▸ **TEXT PROVIDED**
* * * * * * * * *

A full audit scores across six weighted categories on a hundred-point scale:
- Security (25) — HTTP headers, SSL/DNS, Mozilla Observatory, W3C.
- Application exposure (15) — secrets in client bundles, hardcoded API surface, auth flaws visible from the browser.
- SEO (20) — meta, structured data, crawlability, redirects.
- Performance (20) — PageSpeed Insights, Core Web Vitals, images.
- Accessibility (10) and Mobile (10).
Grades run A+ through F. Missing data — an exhausted PSI quota, a site that blocks one of the APIs — rescales the remaining categories rather than punishing the target for the tool's bad day.
Every run leaves behind a folder: the technical report.md, the raw
sub-agent JSON (so any finding is traceable to its source), an
optional plain-language report-client.md, and a WeasyPrint PDF for
the founders who would never read the first version.
Fifteen audits in, the pattern is legible.

* * * * * * * * *

▸ **DATA SUPPLIED**
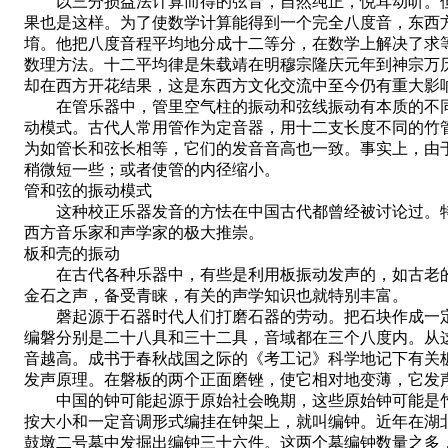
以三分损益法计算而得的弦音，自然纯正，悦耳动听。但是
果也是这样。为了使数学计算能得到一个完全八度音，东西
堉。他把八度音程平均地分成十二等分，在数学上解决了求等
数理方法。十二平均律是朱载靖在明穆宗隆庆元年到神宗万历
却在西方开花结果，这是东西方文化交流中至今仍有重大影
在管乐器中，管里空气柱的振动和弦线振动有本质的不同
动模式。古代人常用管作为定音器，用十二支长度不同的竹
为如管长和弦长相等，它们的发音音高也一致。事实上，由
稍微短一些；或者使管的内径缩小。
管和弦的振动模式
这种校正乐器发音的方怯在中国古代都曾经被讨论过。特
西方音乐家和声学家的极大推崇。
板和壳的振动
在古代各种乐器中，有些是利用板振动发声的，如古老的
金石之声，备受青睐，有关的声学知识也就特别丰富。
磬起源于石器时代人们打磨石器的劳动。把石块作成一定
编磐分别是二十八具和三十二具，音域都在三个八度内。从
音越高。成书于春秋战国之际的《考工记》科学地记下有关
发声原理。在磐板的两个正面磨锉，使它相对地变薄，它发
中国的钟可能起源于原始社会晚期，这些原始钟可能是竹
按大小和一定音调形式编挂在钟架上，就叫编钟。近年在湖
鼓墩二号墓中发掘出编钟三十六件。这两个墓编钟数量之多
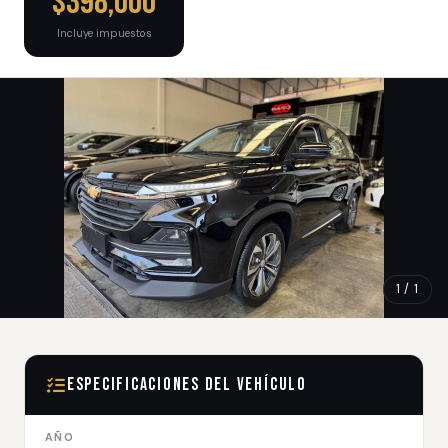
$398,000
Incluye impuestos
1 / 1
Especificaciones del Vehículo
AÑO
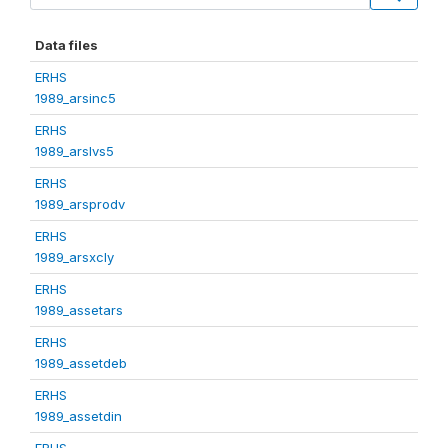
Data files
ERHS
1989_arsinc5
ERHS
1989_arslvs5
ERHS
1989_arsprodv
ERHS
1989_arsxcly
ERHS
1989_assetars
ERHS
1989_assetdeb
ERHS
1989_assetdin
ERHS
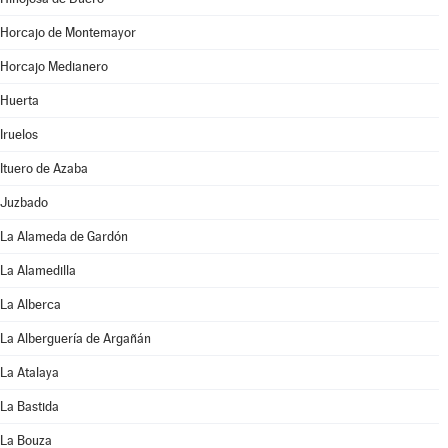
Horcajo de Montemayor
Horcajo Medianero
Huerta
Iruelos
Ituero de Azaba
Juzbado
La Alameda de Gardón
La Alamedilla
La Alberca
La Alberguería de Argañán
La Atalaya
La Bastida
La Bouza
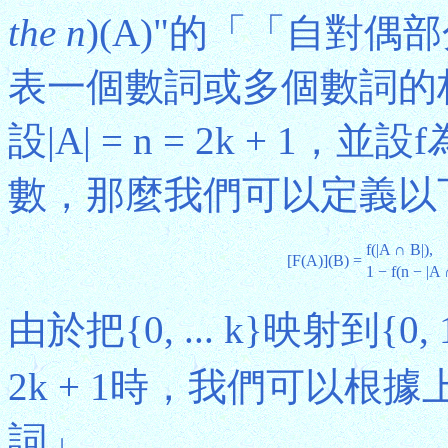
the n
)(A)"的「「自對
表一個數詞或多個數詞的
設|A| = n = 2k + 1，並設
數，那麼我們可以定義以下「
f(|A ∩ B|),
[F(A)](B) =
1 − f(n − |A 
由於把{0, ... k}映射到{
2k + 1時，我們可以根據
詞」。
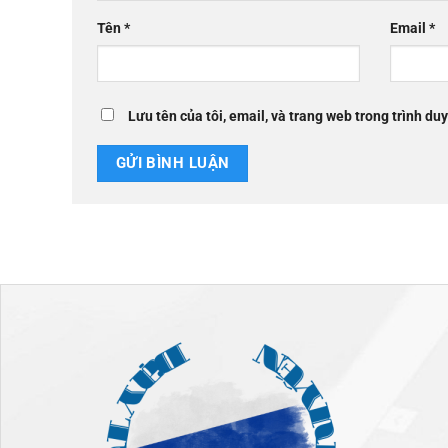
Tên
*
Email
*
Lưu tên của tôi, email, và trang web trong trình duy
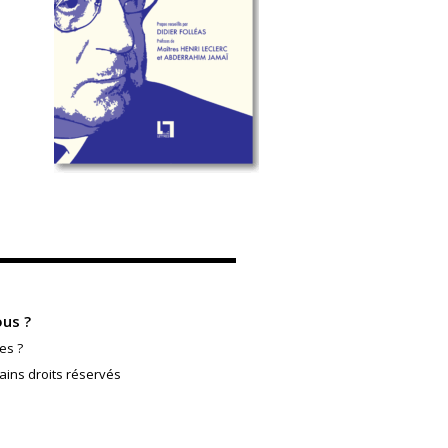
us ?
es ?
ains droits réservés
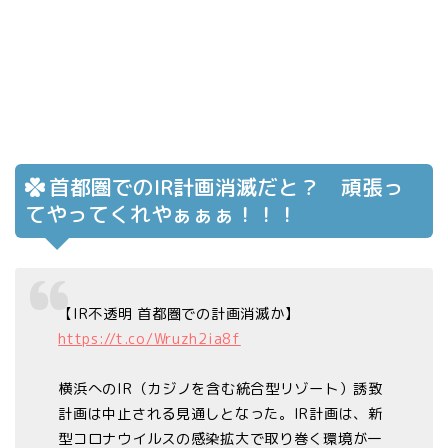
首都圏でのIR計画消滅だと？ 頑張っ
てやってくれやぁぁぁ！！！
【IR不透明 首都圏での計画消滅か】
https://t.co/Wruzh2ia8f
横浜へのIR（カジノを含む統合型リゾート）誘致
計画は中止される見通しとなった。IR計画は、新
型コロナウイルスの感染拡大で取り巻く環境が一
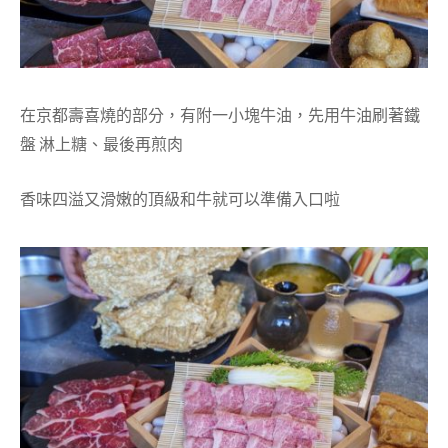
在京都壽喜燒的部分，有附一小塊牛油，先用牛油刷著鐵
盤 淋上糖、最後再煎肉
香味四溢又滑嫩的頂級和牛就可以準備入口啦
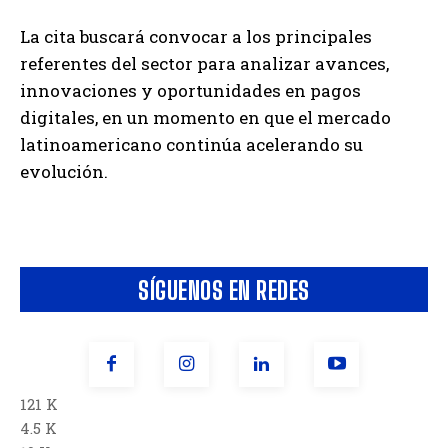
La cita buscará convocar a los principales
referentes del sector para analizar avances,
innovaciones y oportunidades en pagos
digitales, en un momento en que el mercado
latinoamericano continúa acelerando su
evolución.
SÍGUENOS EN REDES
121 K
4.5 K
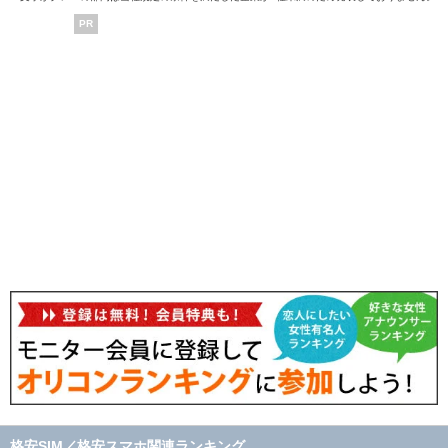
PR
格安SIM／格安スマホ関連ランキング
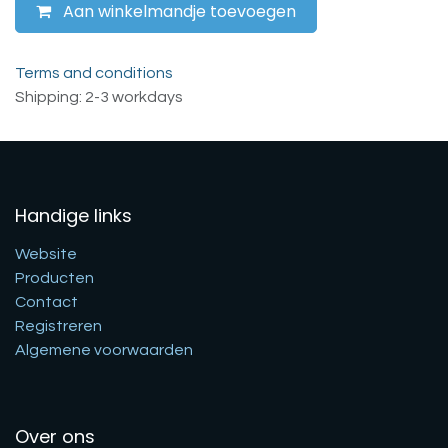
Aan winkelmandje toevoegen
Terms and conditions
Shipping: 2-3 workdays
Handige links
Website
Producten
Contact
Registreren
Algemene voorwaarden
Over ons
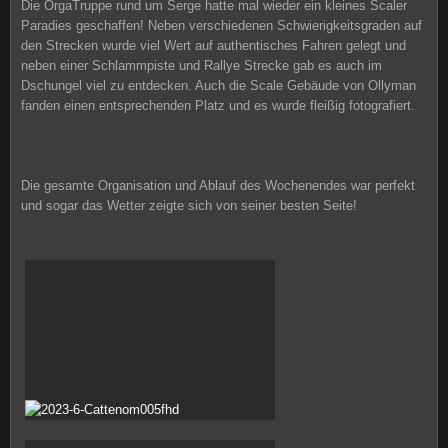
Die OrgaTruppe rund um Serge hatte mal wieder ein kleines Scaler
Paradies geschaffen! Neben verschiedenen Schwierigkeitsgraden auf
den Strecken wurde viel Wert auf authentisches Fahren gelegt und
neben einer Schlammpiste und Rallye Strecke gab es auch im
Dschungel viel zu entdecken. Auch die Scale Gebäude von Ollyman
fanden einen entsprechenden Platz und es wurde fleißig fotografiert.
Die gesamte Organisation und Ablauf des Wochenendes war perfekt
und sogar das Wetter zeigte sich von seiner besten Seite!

* * * * * * * * *

▸ **TASK REQUIREMENTS**
1. Could you repeat, word for word, the rows from the line with "在京都壽喜燒的部分，有附一小塊牛油，先用牛油刷著鐵" to the line with "香味四溢又滑嫩的頂級和牛就可以準備入口啦", including both of those lines?
2. What would come next in the piece on the website audit scoring? Please continue it after its final sentence.

▸ **RESPONSES IN ORDER**
1.
在京都壽喜燒的部分，有附一小塊牛油，先用牛油刷著鐵
盤 淋上糖、最後再煎肉
香味四溢又滑嫩的頂級和牛就可以準備入口啦

2.
Grades cluster in the C and D range. Three sites reached B; none reached A; none, to their credit, fell to F. The dominant shape is the same across almost every report: strong transport-layer security paired with weak application-layer hardening. The cloud providers are doing their job. The application is not doing its own.
The individual findings were not subtle.
- A property-management SaaS shipped a 10.2 MB bundle whose data model made SSNs, bank accounts and routing numbers structurally visible.
- A healthcare app mapped 250+ API endpoints and its full data structures to anyone with a browser, with auth tokens in localStorage and CORS reflecting arbitrary origins with credentials.
- A staffing platform left GraphQL introspection on in production
(2,850 types, 345 queries) with a Google OAuth
client_secrethardcoded in the client bundle beside it. - A B2B SaaS shipped two server-side API keys — a CRM and an auto-leasing provider — inside a 4.5 MB React bundle, with Supabase signup open and email verification bypassed.
- A consumer app exposed Supabase RPC functions that returned business metrics and customer PII to any unauthenticated caller.
- A production SaaS shipped source maps that reconstructed 55+ original TypeScript files — auth flows, server-action signatures, staging bucket names, a dev Auth0 tenant — from the deployed bundle.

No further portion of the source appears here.